→ **BRIEF**: Please retype all of the entries that follow, leaving the images out.

++++++++++++++++++++

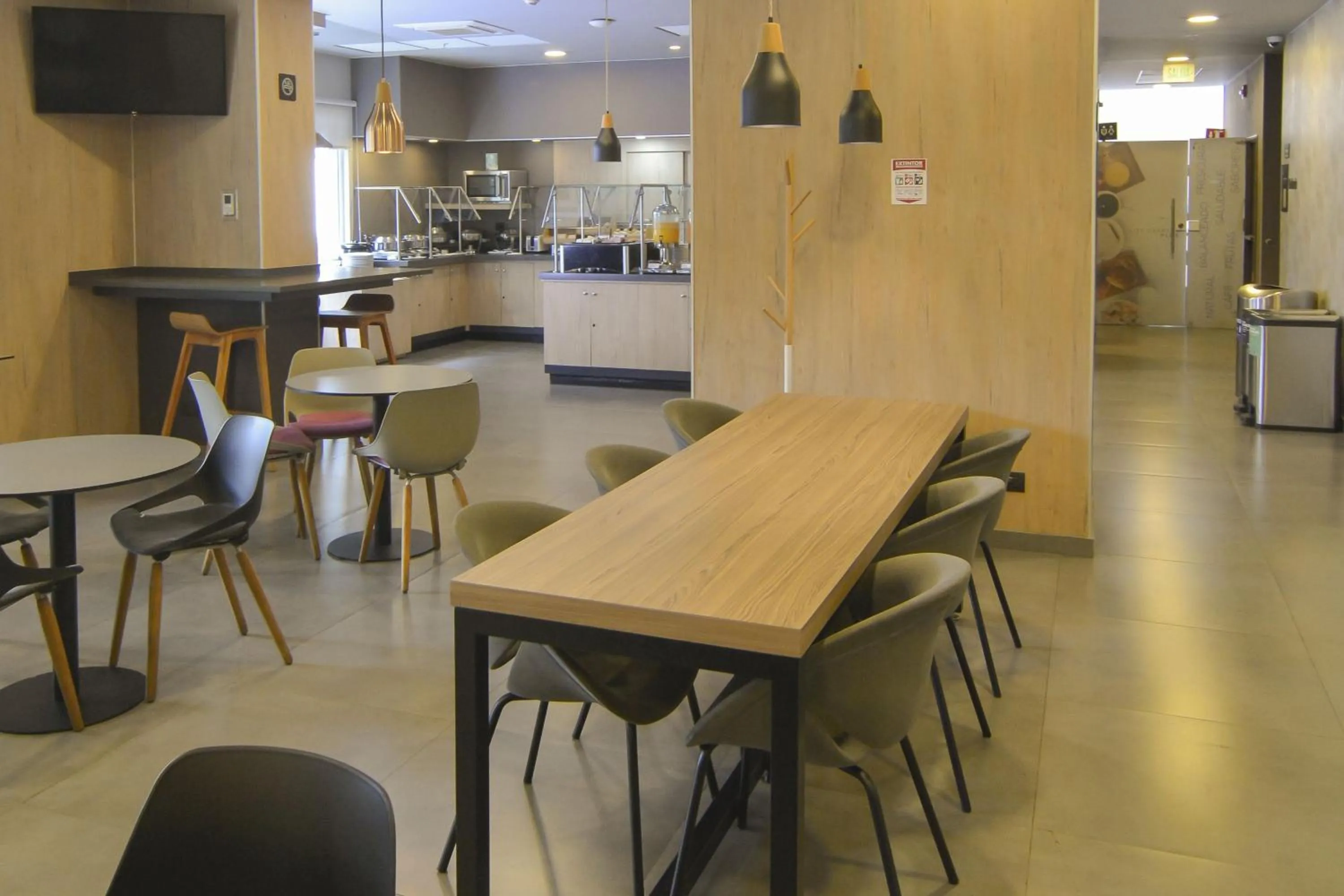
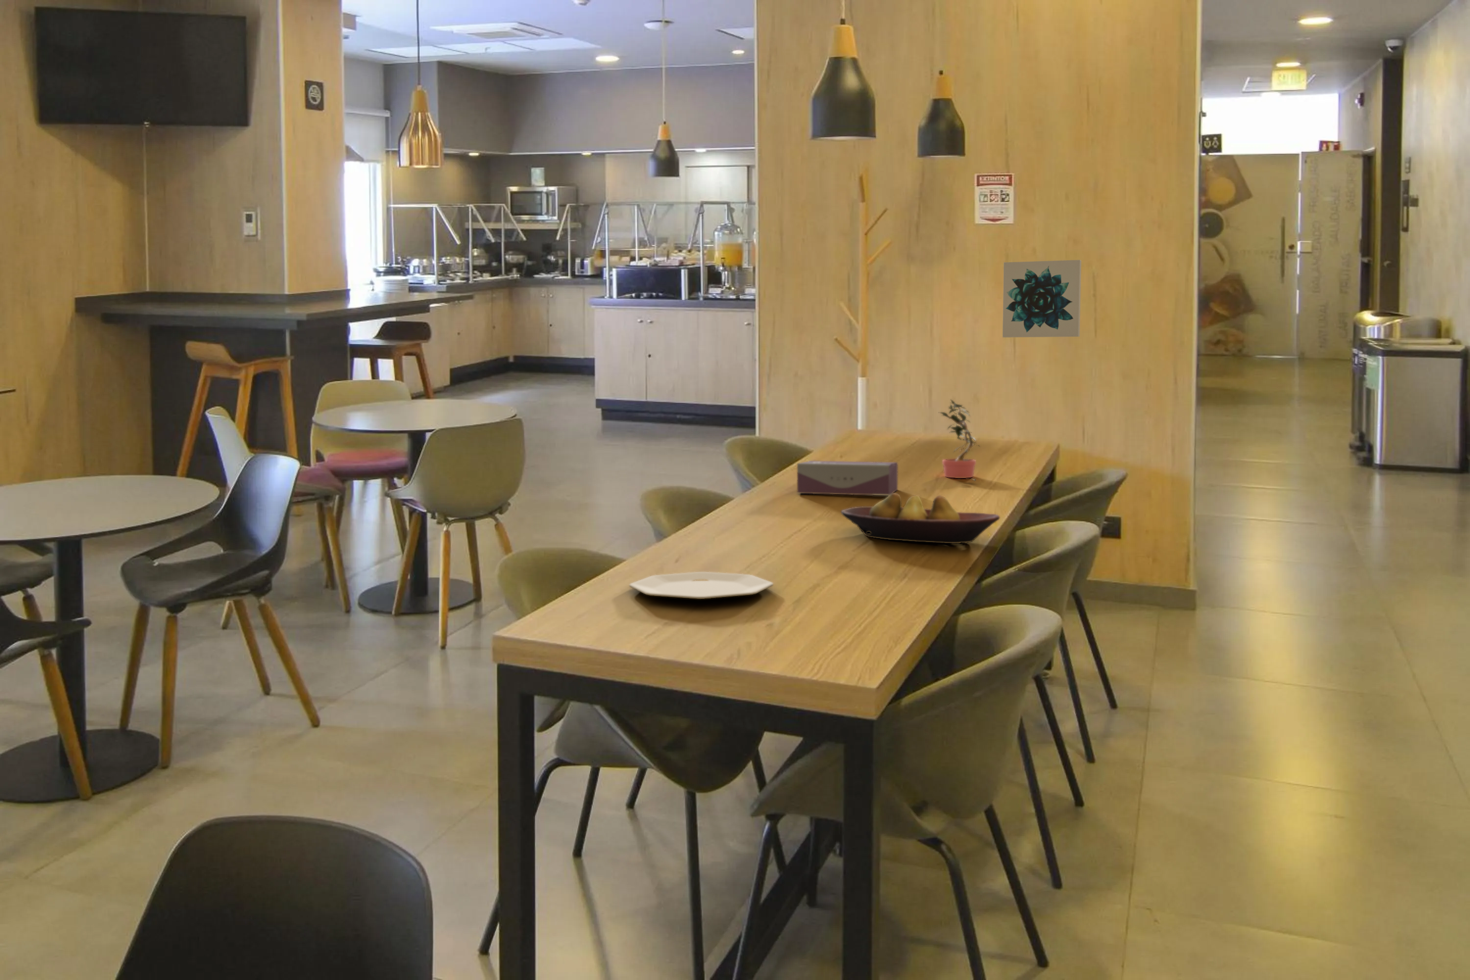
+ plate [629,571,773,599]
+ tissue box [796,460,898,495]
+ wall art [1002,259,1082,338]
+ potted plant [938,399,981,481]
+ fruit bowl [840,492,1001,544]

++++++++++++++++++++

→ **SOLUTION TO THIS EXERCISE**:
+ plate [629,571,773,599]
+ tissue box [796,460,898,495]
+ wall art [1002,259,1082,338]
+ potted plant [938,399,981,481]
+ fruit bowl [840,492,1001,544]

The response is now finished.